▶ Extrait du document:
********************

BVJ – Plumes d’Anges.

18 commentaires sur “Plis et replis de l’âme…”

  1. Fiorenza dit :

    La toile « du haut » est superbe, le décor m’enchante
    et l’histoire de Magdalena, ici rapportée, me séduit totalement !

    Le titre de Gaëlle Josse, au nom très breton, semble un mariage parfait
    entre le texte et la peinture.
    « Ce que nous tentons de bâtir autour de nous…
    reste toujours à consolider et à refaire » : voilà un programme
    de vie enthousiasmant, nullement défaitiste mais encourageant !

    Merci, chère Brigitte, ta malle aux trésors du lundi enrichit nos semaines
    et c’est un vrai compliment qui vient du fond du cœur !

********************

▶ Questions d'étude:
**A)** Dans le listing, convertissez en liste numérotée les lignes allant de celle qui contient « [Fase 1: Primeros » à celle qui contient « Mejoras incrementales significativas. », sans les lignes vides.
**B)** Poursuivez les commentaires sur « Plis et replis de l'âme… » à partir de leur dernière phrase.

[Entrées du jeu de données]
********************

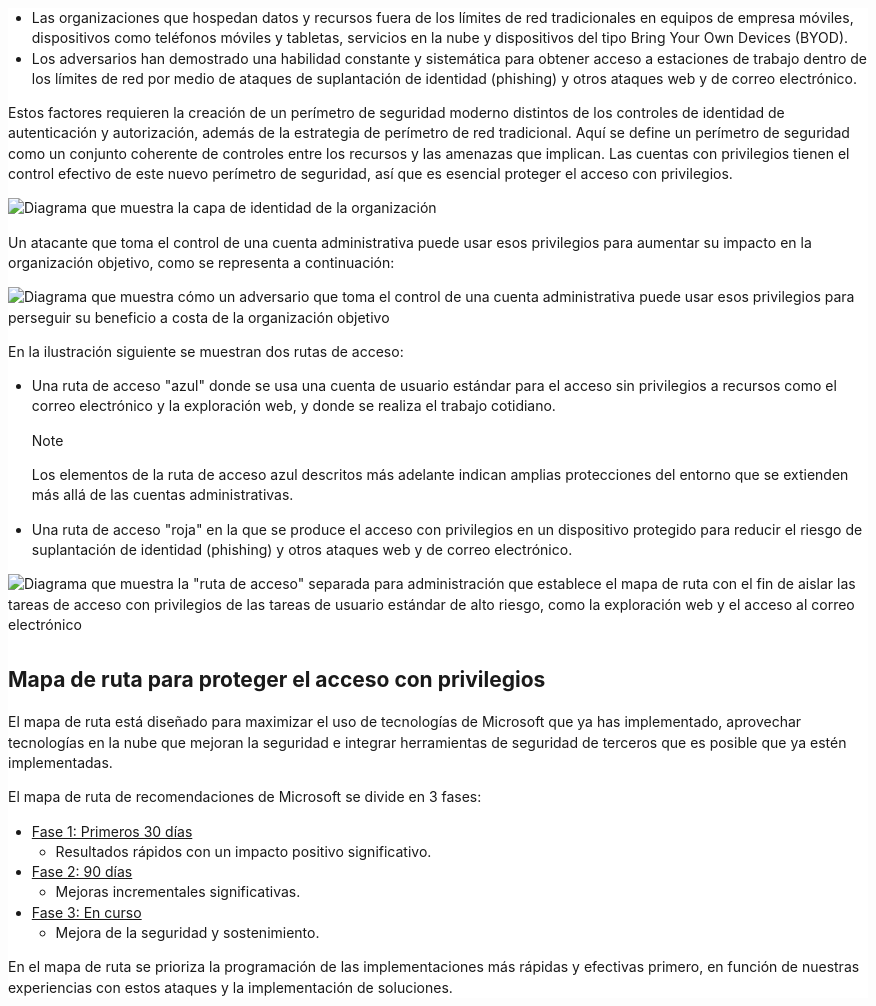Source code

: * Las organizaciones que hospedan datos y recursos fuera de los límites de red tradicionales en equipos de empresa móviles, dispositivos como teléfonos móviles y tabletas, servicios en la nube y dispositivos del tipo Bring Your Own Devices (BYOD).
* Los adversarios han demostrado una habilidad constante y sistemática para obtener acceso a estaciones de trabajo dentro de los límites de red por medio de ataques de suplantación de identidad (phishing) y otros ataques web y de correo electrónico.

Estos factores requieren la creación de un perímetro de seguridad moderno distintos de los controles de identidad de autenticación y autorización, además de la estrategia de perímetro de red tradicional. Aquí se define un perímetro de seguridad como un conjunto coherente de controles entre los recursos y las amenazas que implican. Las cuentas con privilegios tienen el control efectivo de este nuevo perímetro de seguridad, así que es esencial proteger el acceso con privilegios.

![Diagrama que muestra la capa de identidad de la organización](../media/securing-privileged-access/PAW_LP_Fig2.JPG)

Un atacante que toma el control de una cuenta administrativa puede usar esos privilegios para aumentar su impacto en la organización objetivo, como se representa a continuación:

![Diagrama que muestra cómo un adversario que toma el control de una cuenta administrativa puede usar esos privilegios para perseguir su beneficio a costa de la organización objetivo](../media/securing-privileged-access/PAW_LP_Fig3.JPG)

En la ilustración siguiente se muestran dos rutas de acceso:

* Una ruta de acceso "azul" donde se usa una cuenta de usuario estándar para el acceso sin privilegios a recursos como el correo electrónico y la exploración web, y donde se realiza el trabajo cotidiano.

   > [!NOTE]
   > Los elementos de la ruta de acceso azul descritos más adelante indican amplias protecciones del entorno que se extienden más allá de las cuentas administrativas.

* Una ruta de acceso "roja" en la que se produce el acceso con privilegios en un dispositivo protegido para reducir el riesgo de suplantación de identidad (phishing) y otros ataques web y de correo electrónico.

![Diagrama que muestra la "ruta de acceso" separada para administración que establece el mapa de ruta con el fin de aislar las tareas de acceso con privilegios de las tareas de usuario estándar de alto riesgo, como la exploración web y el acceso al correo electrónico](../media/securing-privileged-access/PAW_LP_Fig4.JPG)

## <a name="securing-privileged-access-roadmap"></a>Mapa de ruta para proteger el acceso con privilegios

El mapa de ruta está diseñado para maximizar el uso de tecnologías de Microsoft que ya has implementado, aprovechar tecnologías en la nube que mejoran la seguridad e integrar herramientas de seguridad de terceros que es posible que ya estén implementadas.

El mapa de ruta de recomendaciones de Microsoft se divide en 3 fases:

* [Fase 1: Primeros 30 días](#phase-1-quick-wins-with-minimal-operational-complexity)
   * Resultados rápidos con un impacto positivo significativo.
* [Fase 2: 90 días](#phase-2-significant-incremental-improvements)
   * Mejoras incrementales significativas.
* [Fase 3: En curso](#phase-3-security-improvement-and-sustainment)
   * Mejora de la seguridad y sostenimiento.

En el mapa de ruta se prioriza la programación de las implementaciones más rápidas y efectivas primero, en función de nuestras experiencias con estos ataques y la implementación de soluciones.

********************

▶ Corrigé des activités:
**A)**
1. * [Fase 1: Primeros 30 días](#phase-1-quick-wins-with-minimal-operational-complexity)
2.    * Resultados rápidos con un impacto positivo significativo.
3. * [Fase 2: 90 días](#phase-2-significant-incremental-improvements)
4.    * Mejoras incrementales significativas.

**B)**
  2. Dominique dit :

    un de mes livres fétiches à cause de la peinture bien entendu mais aussi de cette histoire de femme
    une réussite qui est dans ma bibliothèque pour mon petit bonheur

  3. Anne dit :

    J’aime beaucoup Gaëlle Josse qui m’a fait découvrir la photographe Vivien Meier (une femme en contre jour) Pour le tableau, j’aime beaucoup les jeux d’ombre et de lumière devant les fenêtres….Merci pour ces lignes et beaucoup de bonheur à te suivre dans tes découvertes.

  4. Une fois de plus votre post donne envie de lire ce que vous présentez… je viens de terminer « le roitelet » que j’ai beaucoup aimé vraiment…. Merci à vous ! Et belle journée.

  5. Toutes ces illustrations sont magnifiques. Elles me font rêver… Depuis longtemps, aussi, je veux lire Gaëlle Josse et puis le temps passe et les sollicitations sont si nombreuses, les activités prenantes.
    Bonne après-midi.

  6. Bonjour Brigitte,
    La description de ce roman est si bien réalisée. Cela me donne l’envie de le parcourir à mon tour.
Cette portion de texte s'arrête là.